Take a bite out of orthodontist bills (chosen for the Carnival of Personal Finance at NerdWallet)


9 Comments

  1. I love the word micturate. Used it myself in a comment earlier this week. :)

    Um… a growth mindsets mean taking the past as a learning experience and focusing on propelling yourself forward to the future.

  2. Donna Freedman

    That’s what I figure. These days when things go wrong I try to think, “What can I learn from this?” or “What am I supposed to take from this?” That is, after I’m doing wailing and gnashing my teeth and rending my garments.

  3. I liked your post about regrets! I spend a lot of time regretting my mistakes even though I am working hard to correct them.

  4. ImJuniperNow

    A highly successful person once asked me: If I had it to do over again, what would I do differently? My response – EVERYTHING.

    Sigh. I am convinced that my headstone will read “A life of promise never fulfilled” unless I get it together, too.

    How can I remove “Why did I do that/did that happen/can’t I” from my vocabulary?

    • Donna Freedman

      @ImJuniperNow: Practice, practice, practice. This may sound corny, but I have found that it really does matter how you phrase things. When I find myself ready to sigh, “I have to walk to the store/write an article/fix supper,” I turn it into, “I get to (do whatever).” Or when I start to say, “I’m so overwhelmed” or “I’m so tired,” I try to change it to, “I’m so challenged by this” or “It’s no wonder I’m tired — I’ve gotten a lot done today, so maybe I’ll take a half-hour nap and then finish.”
      And “why did I do that/I can’t believe I screwed up/that was such a huge mistake” becomes something along the lines of, “Oh boy, that wasn’t the smartest move — how can I recover in the short term and learn from it in the long term.”
      It’s rewiring your brain away from defeatist leanings. Does it work? Not always, but my success rate is increasing.
      I wouldn’t say I have it all together yet — but at least I know where it all is.
      Thanks for reading, and for leaving a comment.

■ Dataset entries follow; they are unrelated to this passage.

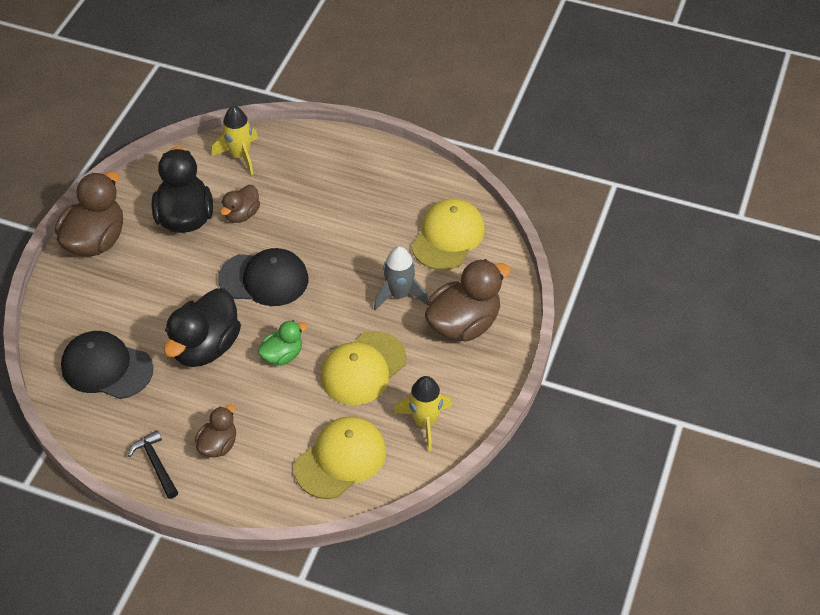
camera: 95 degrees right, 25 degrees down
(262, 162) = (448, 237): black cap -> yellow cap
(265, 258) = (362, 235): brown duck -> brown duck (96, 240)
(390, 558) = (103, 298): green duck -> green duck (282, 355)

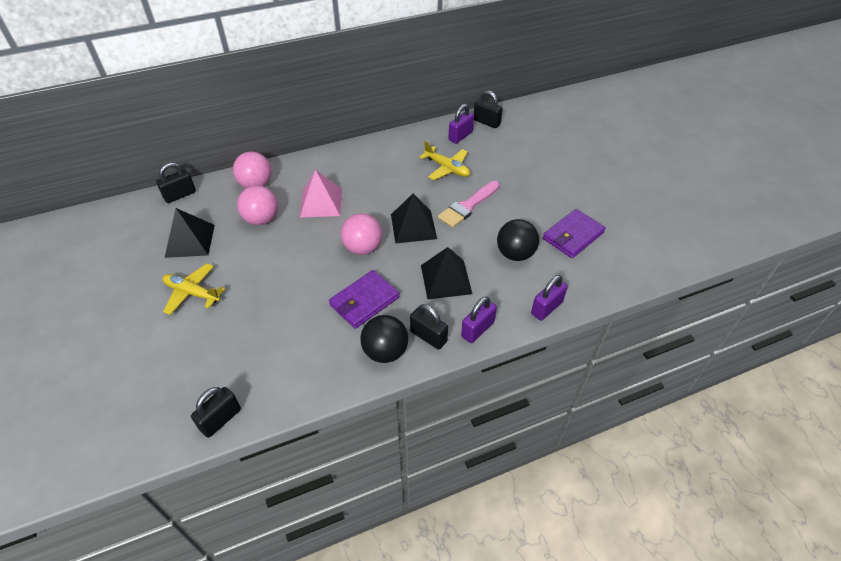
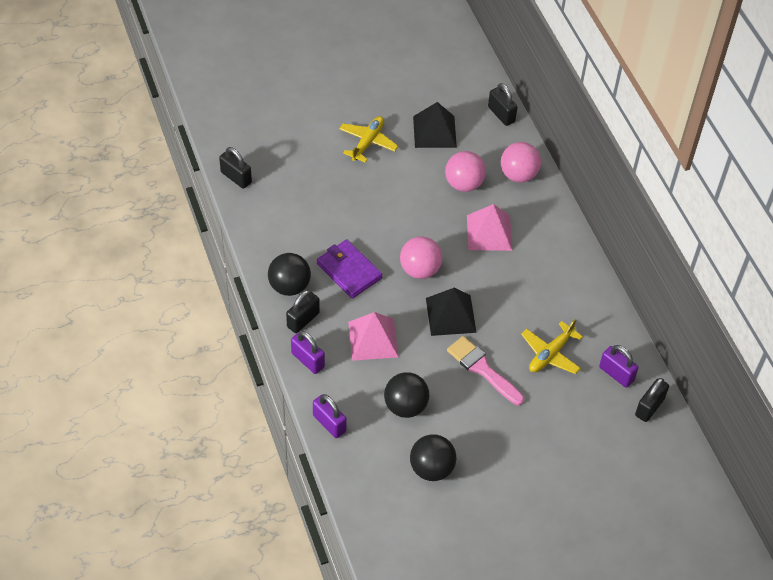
camera: 90 degrees right, 5 degrees up
(446, 279) = (373, 339): black pyramid -> pink pyramid
(573, 236) = (431, 468): purple wallet -> black ball

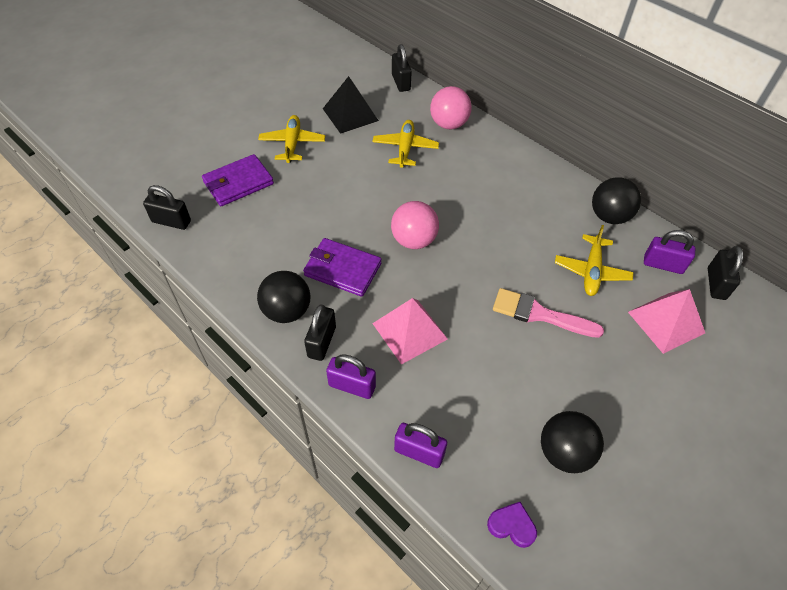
camera: 25 degrees left, 0 degrees up
(304, 163) = (238, 183): none -> purple wallet
(364, 494) = (512, 526): none -> purple heart
(405, 406) = (489, 391): black ball -> black ball (609, 216)
(450, 315) = (472, 272): black pyramid -> none
(464, 184) = (405, 148): pink ball -> yellow plane
(489, 232) = (456, 181): pink pyramid -> pink pyramid (666, 322)
(501, 114) = (401, 82): black padlock -> black padlock turned 45 degrees clockwise

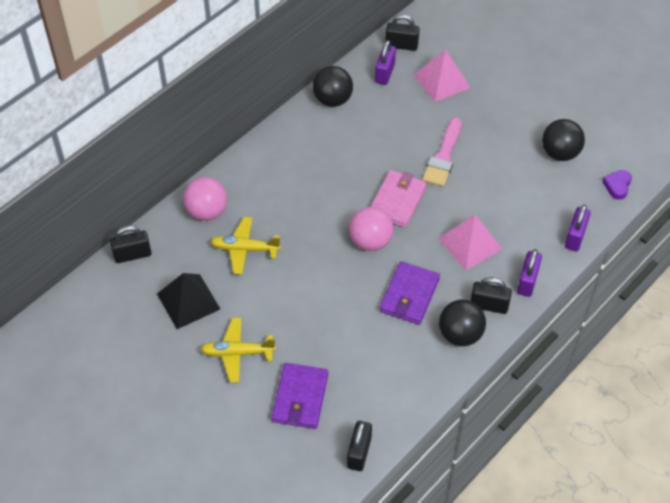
camera: 90 degrees left, 0 degrees up
(238, 183) = (300, 398): purple wallet -> purple wallet turned 45 degrees clockwise
(469, 266) = (397, 201): none -> pink wallet
(591, 271) = (395, 119): yellow plane -> none

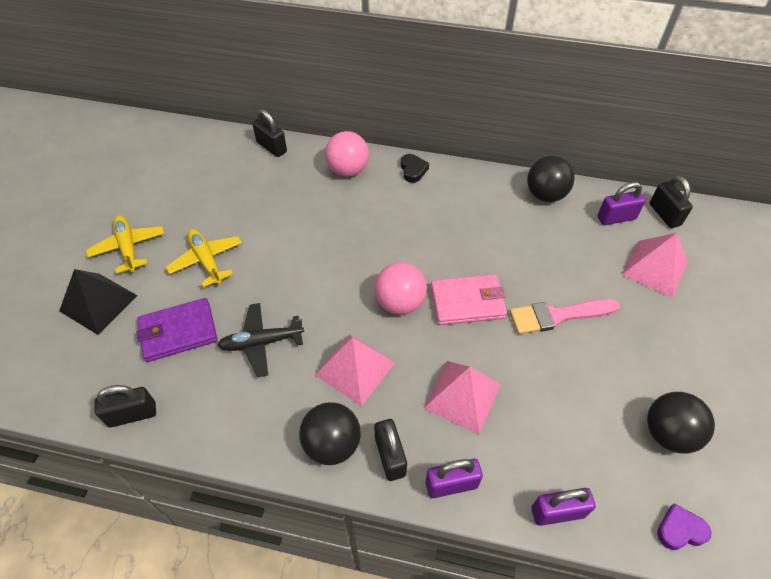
camera: 60 degrees right, 0 degrees up
(188, 301) = (245, 202): black pyramid -> black pyramid (98, 303)
(242, 168) = (413, 170): none -> black heart
(244, 249) = (324, 213): yellow plane -> yellow plane (128, 247)
(348, 345) = (261, 342): none -> black plane
(409, 295) = (355, 368): purple wallet -> pink pyramid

      • It even has a name for it in cognitive behavioral therapy, “Cognitive restructuring” and it really does work (with a research base and everything)! Not in the way positive self-affirmations don’t work, but in the way that reframing things such that they’re still true and believable works.

        One of the exercises in CBT is to take a sheet of paper and fold it in half length-wise. Then on the left side, but down the defeatist thought. On the right side, put down a thought that is *true* but restructured. Then you work on replacing the left side with the right side in every day thoughts. One suggestion if you’re having trouble is to put a rubber band on your wrist and to snap it every time you have one of the defeatist thoughts to remind you to replace it with the positive.

      • My husband has taken on the credo ascribed to Neil Patrick Harris: “Whenever I get (sad/angry/frustrated/depressed/whatever) I stop being (whatever) and get AWESOME instead.” He finds this very inspiring. :)

  5. Carrie

    I think we all have regrets, but when you live your life in the past you cannot go forward.

  6. To let go of regret is never easy, as everyone commenting on this entry as noted. As tough as it may be, perhaps it’s time for every one of us to let go of what might have been and be grateful for what is in this moment. I struggle with this issue myself and find that I am my most authentic self when I make choices that reflect my values and ideas, not what other people value or think. Let go of all the conventional measures of success and instead, define success for yourself. I’m not saying that it is easy, but I am saying that it’s worth the struggle.